● **TINDAKAN YANG DIPERLUKAN A**
Jawablah pertanyaan berikut berdasarkan teks tentang al-Kulaini:
(i) Siapa nama ayah al-Kulaini?
(ii) Di kota mana al-Kulaini memulai pendidikannya?
(iii) Siapa guru yang membimbing al-Kulaini mendalami ilmu hadis?

+++ TEKS TERPILIH

Banyak dari anggota keluarga al-Kulaini yang termasuk sebagai ulama besar. Ayahnya Ya’qub bin Ishaq adalah ulama kharismatik di masanya dan hidup di masa kegaiban sughra. [6]Abu al-Hasan Ali bin Muhammad yang lebih dikenal dengan ‘Alan Razi adalah ipar a-Kulaini. Muhammad bin Aqil Kulaini, Ahmad bin Muhammad dan Muhammad bin Ahmad adalah ulama besar lainnya dari anggota keluarga besar al-Kulaini. [7]


Masa Pendidikan dan Hijrah ke Qom

Al-Kulaini memulai pendidikannya di kota Rei, yang saat itu menjadi pusat pengkajian beberapa aliran Islam, diantaranya Ismaili, Hanifah, Syafi’i dan Syiah Imamiyah. Dengan adanya interaksi dan dialektika keilmuan dengan sejumlah mazhab yang berbeda menjadikan al-Kulaini kaya dengan ilmu dan khazanah keislaman. Iapun menekadkan diri untuk fokus pada aktivitas menulis dan mempelajari hadis. Di bawah bimbingan gurunya, Abu al-Hasan Muhammad bin Asadi al-Kufi, al-Kulaini mendalami ilmu hadis di kota Rei. [8] Untuk melengkapi pembedaharaan hadisnya, al-Kulaini mengunjungi dan bertemu langsung dengan ahli hadis yang mendapat hadis langsung dari lisan Imam Askari As dan Imam Hadi As. Sehingga sanad dari hadis yang ditulisnya tidak melalui rantai periwayatan yang panjang.

++++++

● **TINDAKAN YANG DIPERLUKAN B**
Berapa baris dalam data di bawah yang memuat kata "Ameri"? Sebutkan angkanya saja.

+++ DATA MASUKAN

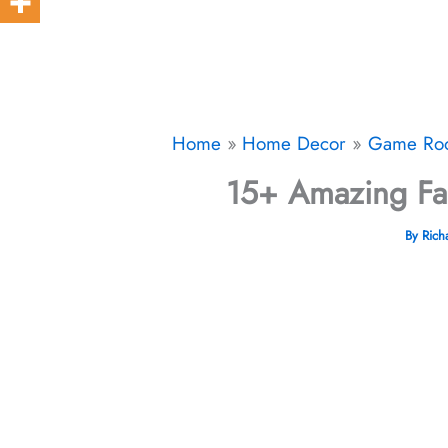
Home
Home Decor
Game Ro
15+ Amazing Fa
By
Rich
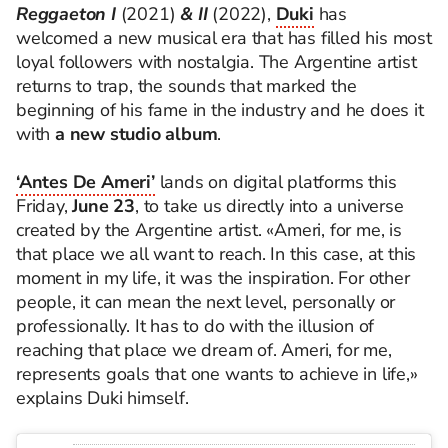
Reggaeton I
(2021)
& II
(2022),
Duki
has
welcomed a new musical era that has filled his most
loyal followers with nostalgia. The Argentine artist
returns to trap, the sounds that marked the
beginning of his fame in the industry and he does it
with
a new studio album
.
‘Antes De Ameri’
lands on digital platforms this
Friday,
June 23
, to take us directly into a universe
created by the Argentine artist. «Ameri, for me, is
that place we all want to reach. In this case, at this
moment in my life, it was the inspiration. For other
people, it can mean the next level, personally or
professionally. It has to do with the illusion of
reaching that place we dream of. Ameri, for me,
represents goals that one wants to achieve in life,»
explains Duki himself.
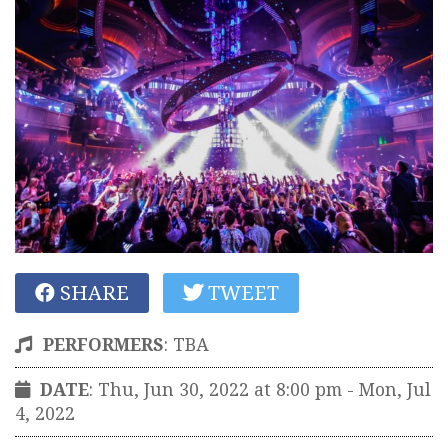
SHARE
TWEET
PERFORMERS
:
TBA
DATE
: Thu, Jun 30, 2022 at 8:00 pm
- Mon, Jul
4, 2022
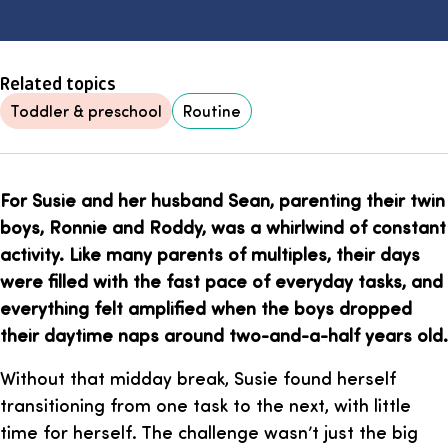
Related topics
Toddler & preschool
Routine
For Susie and her husband Sean, parenting their twin
boys, Ronnie and Roddy, was a whirlwind of constant
activity. Like many parents of multiples, their days
were filled with the fast pace of everyday tasks, and
everything felt amplified when the boys dropped
their daytime naps around two-and-a-half years old.
Without that midday break, Susie found herself
transitioning from one task to the next, with little
time for herself. The challenge wasn’t just the big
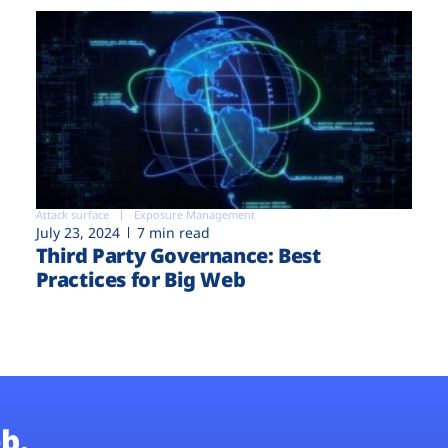
Attack surface
Exposure Management
July 23, 2024
7 min read
Third Party Governance: Best
Practices for Big Web
b.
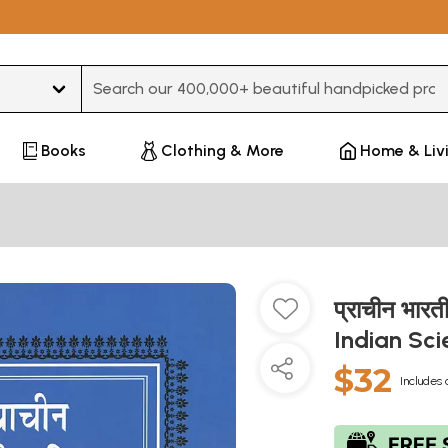
Type 3 or more characters for results.
Books
Clothing & More
Home & Liv
प्राचीन भारत
Indian Sc
$32
Includes 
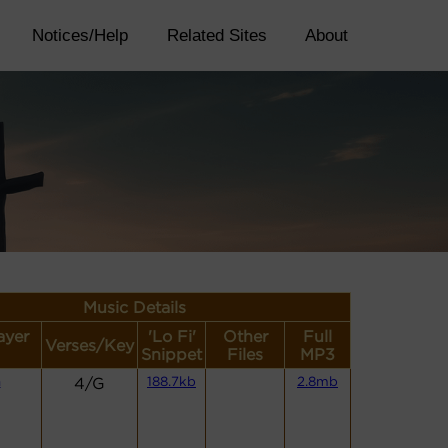
Notices/Help
Related Sites
About
Music Details
ayer
'Lo Fi'
Other
Full
Verses/Key
Snippet
Files
MP3
n
4/G
188.7kb
2.8mb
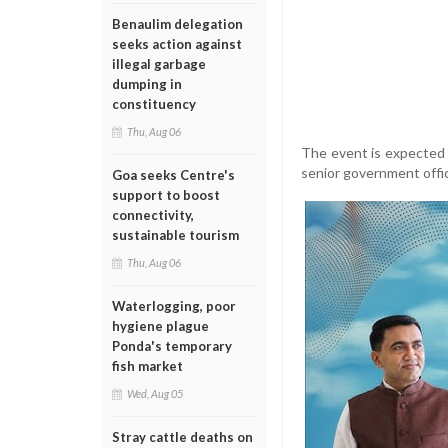
Benaulim delegation
seeks action against
illegal garbage
dumping in
constituency
Thu, Aug 06
The event is expected 
senior government offic
Goa seeks Centre's
support to boost
connectivity,
sustainable tourism
Thu, Aug 06
Waterlogging, poor
hygiene plague
Ponda's temporary
fish market
Wed, Aug 05
Stray cattle deaths on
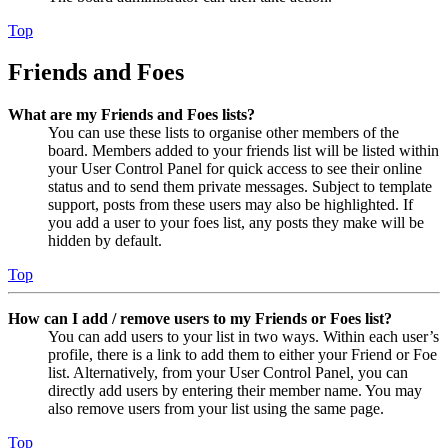
Top
Friends and Foes
What are my Friends and Foes lists?
You can use these lists to organise other members of the
board. Members added to your friends list will be listed within
your User Control Panel for quick access to see their online
status and to send them private messages. Subject to template
support, posts from these users may also be highlighted. If
you add a user to your foes list, any posts they make will be
hidden by default.
Top
How can I add / remove users to my Friends or Foes list?
You can add users to your list in two ways. Within each user’s
profile, there is a link to add them to either your Friend or Foe
list. Alternatively, from your User Control Panel, you can
directly add users by entering their member name. You may
also remove users from your list using the same page.
Top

++++++

● **HASIL LATIHAN A**
(i) Ya’qub bin Ishaq
(ii) Rei
(iii) Abu al-Hasan Muhammad bin Asadi al-Kufi

● **HASIL LATIHAN B**
3